=== TASK DETAILS ===
Only the lines below from the one that holds "PREFEITURA MUNICIPAL DE" through the one that holds "4.4.1.2. Nos itens" should appear in the answer, copied exactly, end lines included and pictures omitted.
________________________
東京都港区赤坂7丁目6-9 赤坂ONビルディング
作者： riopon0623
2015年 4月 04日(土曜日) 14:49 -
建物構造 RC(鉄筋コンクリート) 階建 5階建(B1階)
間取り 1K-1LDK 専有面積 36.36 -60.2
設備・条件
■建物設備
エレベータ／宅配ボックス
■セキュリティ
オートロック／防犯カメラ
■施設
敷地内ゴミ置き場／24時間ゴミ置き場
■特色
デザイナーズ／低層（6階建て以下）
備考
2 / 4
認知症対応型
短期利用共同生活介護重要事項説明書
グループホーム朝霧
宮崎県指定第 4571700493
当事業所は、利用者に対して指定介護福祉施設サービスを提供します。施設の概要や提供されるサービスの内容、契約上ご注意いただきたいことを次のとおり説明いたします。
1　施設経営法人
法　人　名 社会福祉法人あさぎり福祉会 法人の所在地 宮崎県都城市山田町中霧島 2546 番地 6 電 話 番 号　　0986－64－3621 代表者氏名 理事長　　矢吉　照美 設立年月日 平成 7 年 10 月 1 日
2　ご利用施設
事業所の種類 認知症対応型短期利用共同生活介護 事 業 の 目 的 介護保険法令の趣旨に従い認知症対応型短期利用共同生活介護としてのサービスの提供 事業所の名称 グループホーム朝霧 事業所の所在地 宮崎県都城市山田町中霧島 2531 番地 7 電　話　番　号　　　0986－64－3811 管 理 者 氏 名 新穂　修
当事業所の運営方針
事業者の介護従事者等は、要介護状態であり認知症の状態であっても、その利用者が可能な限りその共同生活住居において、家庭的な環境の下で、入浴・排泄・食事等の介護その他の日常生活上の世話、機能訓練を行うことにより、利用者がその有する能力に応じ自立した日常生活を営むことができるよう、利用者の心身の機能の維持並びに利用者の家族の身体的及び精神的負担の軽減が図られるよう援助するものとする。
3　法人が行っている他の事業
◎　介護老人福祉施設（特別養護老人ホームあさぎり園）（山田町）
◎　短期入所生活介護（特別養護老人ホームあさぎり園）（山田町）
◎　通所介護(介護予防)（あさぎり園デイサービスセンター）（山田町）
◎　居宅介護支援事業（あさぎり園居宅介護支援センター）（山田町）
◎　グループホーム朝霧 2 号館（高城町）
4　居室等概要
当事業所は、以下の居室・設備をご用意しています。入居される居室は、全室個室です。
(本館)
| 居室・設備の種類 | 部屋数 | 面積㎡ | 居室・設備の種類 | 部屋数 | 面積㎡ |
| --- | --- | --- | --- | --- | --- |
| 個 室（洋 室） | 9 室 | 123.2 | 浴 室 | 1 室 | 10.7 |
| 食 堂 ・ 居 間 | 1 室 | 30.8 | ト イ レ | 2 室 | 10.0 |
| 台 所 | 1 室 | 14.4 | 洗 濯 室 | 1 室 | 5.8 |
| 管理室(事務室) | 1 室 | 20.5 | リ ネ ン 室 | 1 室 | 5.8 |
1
________________________
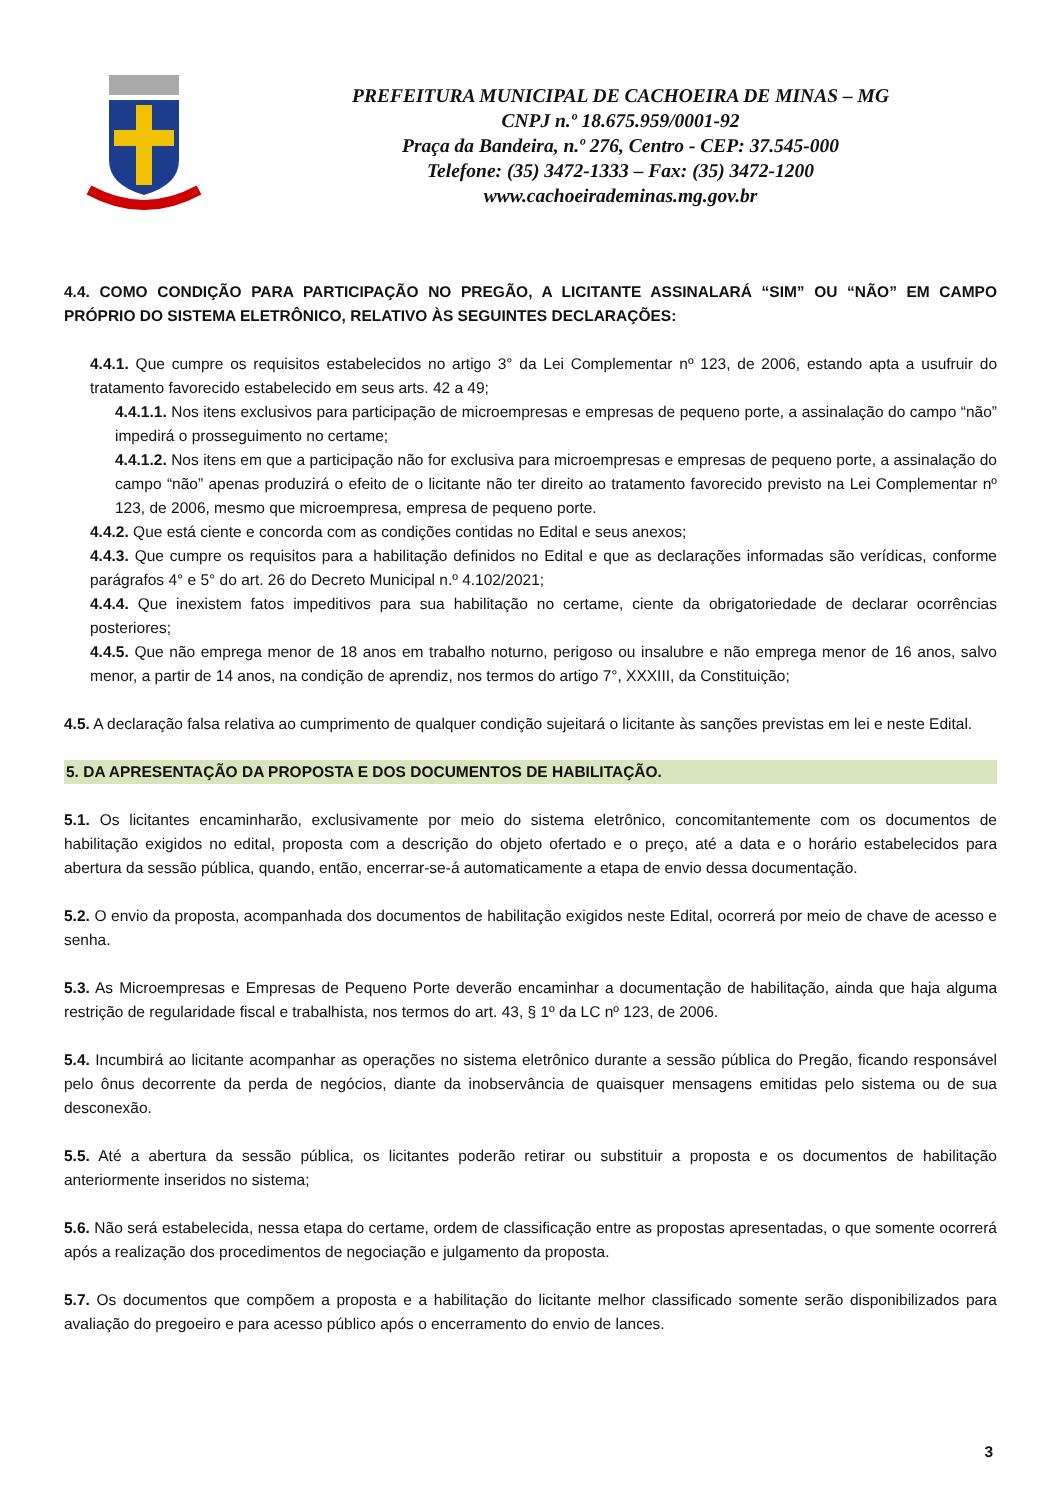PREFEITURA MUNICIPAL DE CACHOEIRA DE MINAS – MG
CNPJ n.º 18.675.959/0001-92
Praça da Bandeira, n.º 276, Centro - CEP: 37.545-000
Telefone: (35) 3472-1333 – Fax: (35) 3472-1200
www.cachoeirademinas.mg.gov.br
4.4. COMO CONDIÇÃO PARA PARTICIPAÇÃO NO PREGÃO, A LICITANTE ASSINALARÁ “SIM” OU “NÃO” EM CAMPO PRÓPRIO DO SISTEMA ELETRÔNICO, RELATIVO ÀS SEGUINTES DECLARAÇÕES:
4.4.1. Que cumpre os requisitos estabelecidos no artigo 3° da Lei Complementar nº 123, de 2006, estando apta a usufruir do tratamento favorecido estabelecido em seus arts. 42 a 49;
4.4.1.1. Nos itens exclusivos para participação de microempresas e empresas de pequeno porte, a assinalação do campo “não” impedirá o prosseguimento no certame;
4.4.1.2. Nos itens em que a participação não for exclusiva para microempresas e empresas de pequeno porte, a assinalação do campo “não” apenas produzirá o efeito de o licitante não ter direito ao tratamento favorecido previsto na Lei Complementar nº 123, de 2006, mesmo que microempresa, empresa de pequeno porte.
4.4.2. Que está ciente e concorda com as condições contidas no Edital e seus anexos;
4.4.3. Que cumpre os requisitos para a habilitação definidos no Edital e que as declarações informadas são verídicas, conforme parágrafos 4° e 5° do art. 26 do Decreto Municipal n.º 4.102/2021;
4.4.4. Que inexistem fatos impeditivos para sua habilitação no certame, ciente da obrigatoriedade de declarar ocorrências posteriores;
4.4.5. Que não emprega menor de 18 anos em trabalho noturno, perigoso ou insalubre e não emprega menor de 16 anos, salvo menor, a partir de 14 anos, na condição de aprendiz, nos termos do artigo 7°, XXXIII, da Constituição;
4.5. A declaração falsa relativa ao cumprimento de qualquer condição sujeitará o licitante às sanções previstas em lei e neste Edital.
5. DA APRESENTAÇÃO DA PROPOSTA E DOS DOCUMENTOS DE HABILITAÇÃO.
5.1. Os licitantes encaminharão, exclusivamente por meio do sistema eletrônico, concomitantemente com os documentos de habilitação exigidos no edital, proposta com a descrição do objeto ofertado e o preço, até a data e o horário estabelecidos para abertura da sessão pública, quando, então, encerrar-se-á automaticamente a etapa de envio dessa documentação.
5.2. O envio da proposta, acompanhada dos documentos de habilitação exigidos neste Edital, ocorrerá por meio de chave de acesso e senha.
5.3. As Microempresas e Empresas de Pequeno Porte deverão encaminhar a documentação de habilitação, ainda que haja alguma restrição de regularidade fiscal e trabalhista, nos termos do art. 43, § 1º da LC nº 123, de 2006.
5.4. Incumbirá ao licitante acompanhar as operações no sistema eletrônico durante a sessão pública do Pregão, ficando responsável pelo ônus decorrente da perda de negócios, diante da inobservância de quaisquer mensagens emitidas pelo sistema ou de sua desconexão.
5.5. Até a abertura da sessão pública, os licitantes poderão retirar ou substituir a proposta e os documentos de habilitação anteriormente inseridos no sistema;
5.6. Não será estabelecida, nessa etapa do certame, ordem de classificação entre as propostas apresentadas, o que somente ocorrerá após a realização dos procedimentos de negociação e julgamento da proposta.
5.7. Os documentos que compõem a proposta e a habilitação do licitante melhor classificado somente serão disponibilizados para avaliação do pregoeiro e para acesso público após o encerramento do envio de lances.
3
________________________
=== WRITTEN RESPONSE ===
PREFEITURA MUNICIPAL DE CACHOEIRA DE MINAS – MG
CNPJ n.º 18.675.959/0001-92
Praça da Bandeira, n.º 276, Centro - CEP: 37.545-000
Telefone: (35) 3472-1333 – Fax: (35) 3472-1200
www.cachoeirademinas.mg.gov.br
4.4. COMO CONDIÇÃO PARA PARTICIPAÇÃO NO PREGÃO, A LICITANTE ASSINALARÁ “SIM” OU “NÃO” EM CAMPO PRÓPRIO DO SISTEMA ELETRÔNICO, RELATIVO ÀS SEGUINTES DECLARAÇÕES:
4.4.1. Que cumpre os requisitos estabelecidos no artigo 3° da Lei Complementar nº 123, de 2006, estando apta a usufruir do tratamento favorecido estabelecido em seus arts. 42 a 49;
4.4.1.1. Nos itens exclusivos para participação de microempresas e empresas de pequeno porte, a assinalação do campo “não” impedirá o prosseguimento no certame;
4.4.1.2. Nos itens em que a participação não for exclusiva para microempresas e empresas de pequeno porte, a assinalação do campo “não” apenas produzirá o efeito de o licitante não ter direito ao tratamento favorecido previsto na Lei Complementar nº 123, de 2006, mesmo que microempresa, empresa de pequeno porte.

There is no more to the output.